● **Excerpted passage**

Application Recovery Across Multiple LUNs

Guest post by Justin Nordeste, Zerto Cloud Technical Engineer  

Today we’re going to talk about multi-tiered applications and disaster recovery (DR) strategy. You’re probably just like everyone else; you want the lowest Recovery Point Objectives (RPO) possible, but don’t want your SAN design to conflict with the needs of your Array Based Replication (ABR) solution, right? Well, Zerto is here to help!

Traditionally, ABR is an all or nothing sort of thing. All of the VMs for the application are on a single LUN or multiple LUNs and these LUNs are added to a consistency group. This could give you consistent recovery points, but then everything on the LUNs will be part of that consistency group. This can lead to a few things. For example, you can architect your storage to align with your BC/DR strategy. This can take a lot of configuring, planning, and overall adds a lot of management complexity for the storage team. Replicating this way could also mean that any IO for VMs that aren’t needed for the application but happen to be on those LUNs gets replicated too; this consumes additional bandwidth and could increasing overall recovery time. There’s got to be a better way, right?

With Zerto Virtual Replication (ZVR), your VMs can reside on any datastore connected to the host; ZVR even supports individual disks for the VM being spread across different datastores. When configuring ZVR, we place the protected VMs in a Virtual Protection Group (VPG — think ‘application consistency group’). When configuring this VPG, you get the flexibility to choose which recovery datastore the disks replicate to at the disaster recovery site. This applies to all disks for any VM in vSphere — even RDMs!

● **The data**
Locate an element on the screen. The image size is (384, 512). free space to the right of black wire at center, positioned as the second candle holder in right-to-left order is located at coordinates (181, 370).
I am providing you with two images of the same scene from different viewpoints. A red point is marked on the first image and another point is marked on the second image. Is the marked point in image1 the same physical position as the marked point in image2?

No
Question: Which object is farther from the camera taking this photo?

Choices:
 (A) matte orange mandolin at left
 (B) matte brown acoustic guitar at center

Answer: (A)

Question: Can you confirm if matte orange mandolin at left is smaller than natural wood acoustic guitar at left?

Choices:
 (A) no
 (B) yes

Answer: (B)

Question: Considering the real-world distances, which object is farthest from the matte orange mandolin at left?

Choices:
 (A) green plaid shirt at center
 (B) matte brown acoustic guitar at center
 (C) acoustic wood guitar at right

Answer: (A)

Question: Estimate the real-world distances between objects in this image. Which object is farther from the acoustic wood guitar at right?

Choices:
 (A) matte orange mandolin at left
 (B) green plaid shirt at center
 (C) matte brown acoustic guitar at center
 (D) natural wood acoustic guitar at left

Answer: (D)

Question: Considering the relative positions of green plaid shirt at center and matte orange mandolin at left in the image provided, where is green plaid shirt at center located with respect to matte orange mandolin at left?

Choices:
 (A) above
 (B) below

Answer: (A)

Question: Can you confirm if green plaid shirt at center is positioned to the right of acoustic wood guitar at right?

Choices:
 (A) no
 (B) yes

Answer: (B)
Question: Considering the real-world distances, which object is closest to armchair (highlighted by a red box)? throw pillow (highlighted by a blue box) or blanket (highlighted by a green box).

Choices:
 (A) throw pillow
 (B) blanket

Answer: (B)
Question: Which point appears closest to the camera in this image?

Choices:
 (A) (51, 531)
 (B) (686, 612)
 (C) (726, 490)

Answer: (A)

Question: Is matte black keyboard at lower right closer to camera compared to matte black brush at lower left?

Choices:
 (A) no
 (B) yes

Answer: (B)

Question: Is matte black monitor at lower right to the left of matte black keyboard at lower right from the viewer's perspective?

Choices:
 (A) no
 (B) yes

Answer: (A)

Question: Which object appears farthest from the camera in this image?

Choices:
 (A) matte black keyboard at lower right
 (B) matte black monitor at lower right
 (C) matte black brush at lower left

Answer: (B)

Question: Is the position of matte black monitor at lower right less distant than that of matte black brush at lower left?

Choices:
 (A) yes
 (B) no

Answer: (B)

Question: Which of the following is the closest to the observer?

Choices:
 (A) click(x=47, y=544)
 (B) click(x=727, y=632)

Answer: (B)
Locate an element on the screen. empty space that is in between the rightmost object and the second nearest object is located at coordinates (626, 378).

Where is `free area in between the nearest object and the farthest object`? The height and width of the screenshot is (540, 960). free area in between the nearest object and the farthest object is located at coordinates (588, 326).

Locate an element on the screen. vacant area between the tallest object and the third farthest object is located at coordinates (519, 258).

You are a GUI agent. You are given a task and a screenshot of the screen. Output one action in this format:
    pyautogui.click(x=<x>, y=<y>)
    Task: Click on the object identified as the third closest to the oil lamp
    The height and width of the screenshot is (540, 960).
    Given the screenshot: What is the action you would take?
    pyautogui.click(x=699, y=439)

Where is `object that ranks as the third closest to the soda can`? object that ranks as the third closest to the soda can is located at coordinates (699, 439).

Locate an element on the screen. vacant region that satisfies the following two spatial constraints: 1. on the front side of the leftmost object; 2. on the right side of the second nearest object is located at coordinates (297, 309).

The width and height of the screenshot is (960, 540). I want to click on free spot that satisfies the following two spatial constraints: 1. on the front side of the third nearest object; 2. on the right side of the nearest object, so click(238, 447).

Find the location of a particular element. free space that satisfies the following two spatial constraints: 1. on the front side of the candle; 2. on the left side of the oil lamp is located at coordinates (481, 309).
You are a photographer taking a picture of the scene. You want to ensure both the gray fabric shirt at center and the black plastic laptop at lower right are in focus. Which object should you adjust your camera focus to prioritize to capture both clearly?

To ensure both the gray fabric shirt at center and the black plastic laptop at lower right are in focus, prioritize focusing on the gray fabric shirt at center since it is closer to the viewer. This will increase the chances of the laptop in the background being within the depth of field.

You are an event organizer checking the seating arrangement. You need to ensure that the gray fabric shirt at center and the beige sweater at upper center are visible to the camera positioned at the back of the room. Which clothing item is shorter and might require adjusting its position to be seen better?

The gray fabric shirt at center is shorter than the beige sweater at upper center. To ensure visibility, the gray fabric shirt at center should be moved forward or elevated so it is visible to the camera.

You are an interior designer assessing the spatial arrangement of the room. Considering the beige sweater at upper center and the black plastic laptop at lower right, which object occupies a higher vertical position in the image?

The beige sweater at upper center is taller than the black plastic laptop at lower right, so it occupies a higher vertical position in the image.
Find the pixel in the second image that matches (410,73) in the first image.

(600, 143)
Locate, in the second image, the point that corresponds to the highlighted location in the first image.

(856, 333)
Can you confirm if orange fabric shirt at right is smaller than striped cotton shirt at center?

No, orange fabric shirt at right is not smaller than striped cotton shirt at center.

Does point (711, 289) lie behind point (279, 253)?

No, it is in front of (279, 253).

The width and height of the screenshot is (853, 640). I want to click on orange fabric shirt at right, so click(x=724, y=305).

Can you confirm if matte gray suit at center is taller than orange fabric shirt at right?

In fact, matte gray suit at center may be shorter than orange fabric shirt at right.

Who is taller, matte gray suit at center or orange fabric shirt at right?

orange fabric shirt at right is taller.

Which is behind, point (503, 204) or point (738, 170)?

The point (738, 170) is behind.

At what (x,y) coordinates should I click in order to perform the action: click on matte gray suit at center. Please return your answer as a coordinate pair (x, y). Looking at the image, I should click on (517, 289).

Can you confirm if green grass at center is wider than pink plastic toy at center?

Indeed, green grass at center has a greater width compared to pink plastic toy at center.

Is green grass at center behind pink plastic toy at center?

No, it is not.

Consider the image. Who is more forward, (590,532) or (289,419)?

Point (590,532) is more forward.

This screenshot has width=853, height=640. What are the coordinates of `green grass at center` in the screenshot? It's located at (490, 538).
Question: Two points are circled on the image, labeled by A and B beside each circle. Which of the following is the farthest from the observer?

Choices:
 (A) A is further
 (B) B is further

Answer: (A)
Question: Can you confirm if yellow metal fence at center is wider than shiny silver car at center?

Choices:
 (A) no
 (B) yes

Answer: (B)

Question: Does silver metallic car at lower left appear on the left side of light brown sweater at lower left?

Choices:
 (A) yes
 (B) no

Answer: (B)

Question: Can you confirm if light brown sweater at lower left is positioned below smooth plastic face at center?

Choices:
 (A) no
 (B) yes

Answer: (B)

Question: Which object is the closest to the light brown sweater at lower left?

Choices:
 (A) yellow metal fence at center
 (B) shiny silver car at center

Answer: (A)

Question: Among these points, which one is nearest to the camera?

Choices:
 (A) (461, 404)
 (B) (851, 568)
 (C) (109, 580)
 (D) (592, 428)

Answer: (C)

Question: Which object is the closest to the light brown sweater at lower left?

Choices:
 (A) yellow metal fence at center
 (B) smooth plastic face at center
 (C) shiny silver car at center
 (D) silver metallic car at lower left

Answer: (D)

● **Check your understanding**
A. In the application recovery article, what does the abbreviation VPG stand for?
B. Rewrite the entries between the line holding "depth of field." and the line holding "Which is behind, point", inclusive, substituting "cloth" for "fabric" and keeping everything else the same.

● **Per-task outputs**
A. Virtual Protection Group

B.
To ensure both the gray cloth shirt at center and the black plastic laptop at lower right are in focus, prioritize focusing on the gray cloth shirt at center since it is closer to the viewer. This will increase the chances of the laptop in the background being within the depth of field.

You are an event organizer checking the seating arrangement. You need to ensure that the gray cloth shirt at center and the beige sweater at upper center are visible to the camera positioned at the back of the room. Which clothing item is shorter and might require adjusting its position to be seen better?

The gray cloth shirt at center is shorter than the beige sweater at upper center. To ensure visibility, the gray cloth shirt at center should be moved forward or elevated so it is visible to the camera.

You are an interior designer assessing the spatial arrangement of the room. Considering the beige sweater at upper center and the black plastic laptop at lower right, which object occupies a higher vertical position in the image?

The beige sweater at upper center is taller than the black plastic laptop at lower right, so it occupies a higher vertical position in the image.
Find the pixel in the second image that matches (410,73) in the first image.

(600, 143)
Locate, in the second image, the point that corresponds to the highlighted location in the first image.

(856, 333)
Can you confirm if orange cloth shirt at right is smaller than striped cotton shirt at center?

No, orange cloth shirt at right is not smaller than striped cotton shirt at center.

Does point (711, 289) lie behind point (279, 253)?

No, it is in front of (279, 253).

The width and height of the screenshot is (853, 640). I want to click on orange cloth shirt at right, so click(x=724, y=305).

Can you confirm if matte gray suit at center is taller than orange cloth shirt at right?

In fact, matte gray suit at center may be shorter than orange cloth shirt at right.

Who is taller, matte gray suit at center or orange cloth shirt at right?

orange cloth shirt at right is taller.

Which is behind, point (503, 204) or point (738, 170)?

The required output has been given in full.